Trudeau On Poilievre’s Win

On Sunday less than 24 hours after Poilievre was elected, Prime Minister Justin Trudeau was asked by a reporter what his win means for the Liberal party strategy: “A lot of work,” he responded in French.

Speaking at a Liberal circus retreat the following day, Trudeau expressed his well wishes to Poilievre, but also took aim at some Conservative policies.

“We all need to work together. Now is not the time for politicians to exploit fears and to pit people one against the other. As you all know, the Conservative Party picked a new leader over the weekend,” Trudeau said.

Prime Minister Justin Trudeau was in the Carleton riding several times in 2019 to campaign with Liberal candidate Chris Rodgers.
(Jeff Morris file photo)

While Trudeau hopes to work well with the new party leader, he also said certain ideology would be called out.

“This doesn’t mean that we’re not going to be calling out highly questionable, reckless economic ideas. What Canadians need is responsible leadership,” Trudeau said. ”Buzzwords, dog whistles and careless attacks don’t add up to a plan for Canadians. Attacking the institutions that make our society fair, safe and free is not responsible leadership.”

Poilievre often took jabs at institutions and individuals throughout his campaign. He called for the Bank of Canada Governor to be fired amid rising inflation, which sits at 6.7 per cent. The Carleton MP also said universities were being influenced by “thought police”

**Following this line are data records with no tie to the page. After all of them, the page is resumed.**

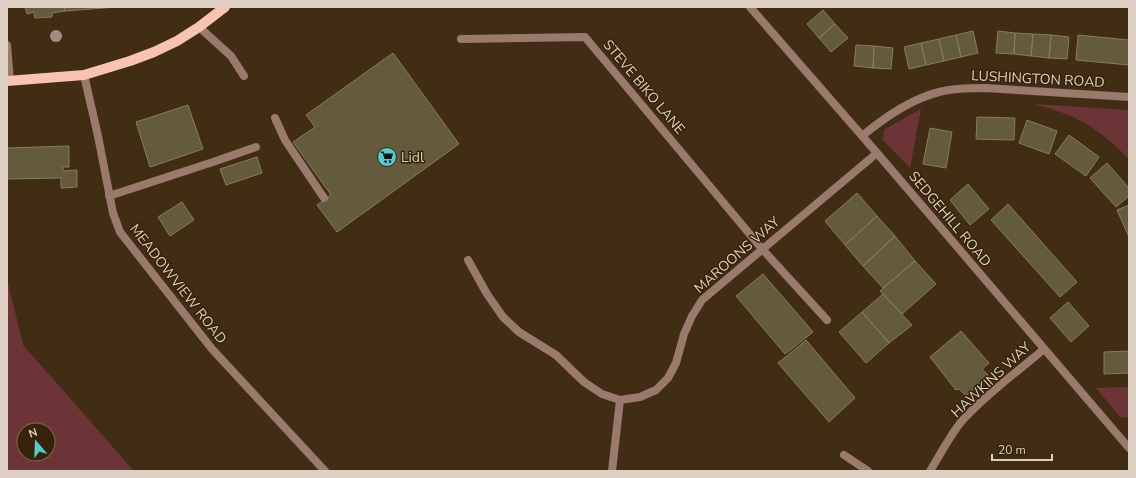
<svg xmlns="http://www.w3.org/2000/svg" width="1136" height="478" font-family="'Nunito Sans',sans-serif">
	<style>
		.green { fill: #6d3437; fill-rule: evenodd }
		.building { fill: #635b3c; stroke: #857d5c }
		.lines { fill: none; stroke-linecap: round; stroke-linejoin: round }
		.service { stroke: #997a6c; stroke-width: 8 }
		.minor { stroke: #997a6c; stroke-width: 8 }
		.primary { stroke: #f8c4af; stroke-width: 10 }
		.tree { fill: #a38d81 }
		.labels { text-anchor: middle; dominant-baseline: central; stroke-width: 3; stroke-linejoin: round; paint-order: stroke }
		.street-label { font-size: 14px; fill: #ddd0c2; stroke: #37230a }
		.poi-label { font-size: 14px; fill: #ddd0c2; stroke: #37230a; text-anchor: start }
	</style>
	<rect width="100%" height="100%" fill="#412d14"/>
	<path class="green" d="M 1034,104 L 1129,110 L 1129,159 C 1116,146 1102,133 1086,124 C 1070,114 1052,109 1034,104 Z
		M 921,109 L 910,168 L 883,140 L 884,130 L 899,121 Z
		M 7,279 L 23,345 L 134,471 L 7,471 ZM 24,430 L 48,430 L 48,454 L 24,454 Z
		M 1129,387 L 1129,418 L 1120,417 L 1096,388 Z"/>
	<path class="building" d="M 25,7 L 64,7 L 65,11 L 52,13 L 52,17 L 35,18 L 34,12 L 27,14 Z
		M 64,7 L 117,7 L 65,11 Z
		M 823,10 L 835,24 L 819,38 L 807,24 Z
		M 835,24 L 848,38 L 831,52 L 819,38 Z
		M 973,31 L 978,53 L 961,57 L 956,35 Z
		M 998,31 L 1015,33 L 1014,54 L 996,53 Z
		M 1015,33 L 1033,34 L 1031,56 L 1014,54 Z
		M 1033,34 L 1051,35 L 1049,58 L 1031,56 Z
		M 956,35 L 961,57 L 944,61 L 939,39 Z
		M 1051,35 L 1069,37 L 1067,59 L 1049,58 Z
		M 1078,35 L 1129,40 L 1129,65 L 1076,60 Z
		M 939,39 L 944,61 L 926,65 L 921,43 Z
		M 921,43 L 926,65 L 909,69 L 904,47 Z
		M 856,45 L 874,46 L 873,68 L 854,66 Z
		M 874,46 L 893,48 L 891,69 L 873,68 Z
		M 393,53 L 459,144 L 337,232 L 317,205 L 331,195 L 293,142 L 315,127 L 306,115 Z
		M 188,105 L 203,149 L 150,167 L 136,122 Z
		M 977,117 L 1015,118 L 1014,140 L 976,139 Z
		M 1027,120 L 1057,131 L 1049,154 L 1019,143 Z
		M 930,128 L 952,132 L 946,168 L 923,164 Z
		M 1069,135 L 1099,157 L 1086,176 L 1055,154 Z
		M 69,146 L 69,167 L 63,167 L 63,171 L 77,170 L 77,187 L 61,188 L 61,178 L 7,179 L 7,148 Z
		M 257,157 L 262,173 L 226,185 L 220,169 Z
		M 1107,163 L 1129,188 L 1129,196 L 1116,207 L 1090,178 Z
		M 968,184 L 989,209 L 970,225 L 950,200 Z
		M 857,193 L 877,216 L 845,245 L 825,221 Z
		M 182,202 L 194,220 L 170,236 L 158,217 Z
		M 1008,204 L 1077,282 L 1060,297 L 991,220 Z
		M 1129,205 L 1129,237 L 1117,210 Z
		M 877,216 L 895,236 L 863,266 L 845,245 Z
		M 895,236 L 915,261 L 883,288 L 863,266 Z
		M 915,261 L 936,284 L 902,314 L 880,291 Z
		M 763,274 L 813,332 L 785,354 L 736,296 Z
		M 883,294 L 912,325 L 889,343 L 862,312 Z
		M 1068,302 L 1089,326 L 1071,342 L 1050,318 Z
		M 862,312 L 889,343 L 866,363 L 839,332 Z
		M 961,331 L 989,363 L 982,369 L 988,375 L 966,396 L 959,389 L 956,390 L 930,357 Z
		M 806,340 L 855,398 L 829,422 L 778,363 Z
		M 1129,351 L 1129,373 L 1104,374 L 1104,352 Z"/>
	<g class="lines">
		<path class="service" d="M 199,27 L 231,56 L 244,76
			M 275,118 L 285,140 L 324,198
			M 109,196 L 213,162 L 256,147"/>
		<path class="minor" d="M 750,7 L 877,153 L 1129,448
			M 461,39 L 585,37 L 763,250 L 827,320
			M 7,45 L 10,81
			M 84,75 L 98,136 L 113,213 L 120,232 L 212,349 L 325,471
			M 862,136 C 885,117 911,99 939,92 C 954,88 970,88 985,88 L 1129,97
			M 468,260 L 487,294 L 503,317 L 519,332 L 556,355 L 584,382 L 602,394 L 620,400 L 640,397 L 656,390 L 668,378 L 676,363 L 684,334 L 692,316 L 702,300 L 877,153
			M 844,455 L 868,471
			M 612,471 L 620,400
			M 930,471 C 940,455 949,437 961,422 C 985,395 1016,373 1044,349"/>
		<path class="primary" d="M 7,81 L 84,75 L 130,61 L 154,52 L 177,41 L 199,27 L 225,7"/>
	</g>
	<circle class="tree" cx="56" cy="36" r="6"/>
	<defs>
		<g id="supermarket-disc" transform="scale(1)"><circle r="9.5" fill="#52ccd0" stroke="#37230a"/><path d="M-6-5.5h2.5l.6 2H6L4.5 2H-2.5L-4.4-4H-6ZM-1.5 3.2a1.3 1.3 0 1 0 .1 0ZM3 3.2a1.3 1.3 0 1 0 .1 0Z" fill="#111"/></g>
	</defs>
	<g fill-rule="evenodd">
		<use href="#supermarket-disc" x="387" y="157"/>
	</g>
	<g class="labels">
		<g class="street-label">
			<text transform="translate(1038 79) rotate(3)">LUSHINGTON ROAD</text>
			<text transform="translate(644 87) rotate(50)">STEVE BIKO LANE</text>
			<text transform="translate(950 219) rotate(50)">SEDGEHILL ROAD</text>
			<text transform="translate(737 255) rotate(-41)">MAROONS WAY</text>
			<text transform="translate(178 284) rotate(52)">MEADOWVIEW ROAD</text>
			<text transform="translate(991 380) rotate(-43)">HAWKINS WAY</text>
		</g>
		<g class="poi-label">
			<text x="401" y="157">Lidl</text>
		</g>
	</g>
	<rect width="1136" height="478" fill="none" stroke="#ddd0c2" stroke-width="16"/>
	<g transform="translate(36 442) rotate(341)"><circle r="19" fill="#37230a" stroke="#796854"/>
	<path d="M0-3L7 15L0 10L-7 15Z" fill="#52ccd0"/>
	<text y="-6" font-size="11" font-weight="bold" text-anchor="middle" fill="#ddd0c2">N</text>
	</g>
	<path d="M992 454v6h60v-6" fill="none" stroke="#ddd0c2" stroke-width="2"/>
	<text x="998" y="454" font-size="12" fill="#ddd0c2" stroke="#37230a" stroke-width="3" paint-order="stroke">20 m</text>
</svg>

In the middle of his campaign, Poilievre expressed support for using cryptocurrency, a form of digital currency which has sparked controversy for its safety risks and effectiveness. Trudeau took aim at the new Conservative party leader for his viewpoint.

“Telling people they can opt-out of inflation by investing their savings in volatile cryptocurrencies is not responsible leadership,” the Prime Minister said. “By the way, anyone who followed that advice would have seen their life savings destroyed.”

Poilievre shied away from referencing the Bank of Canada during his victory speech, and also did not reference his support for cryptocurrency.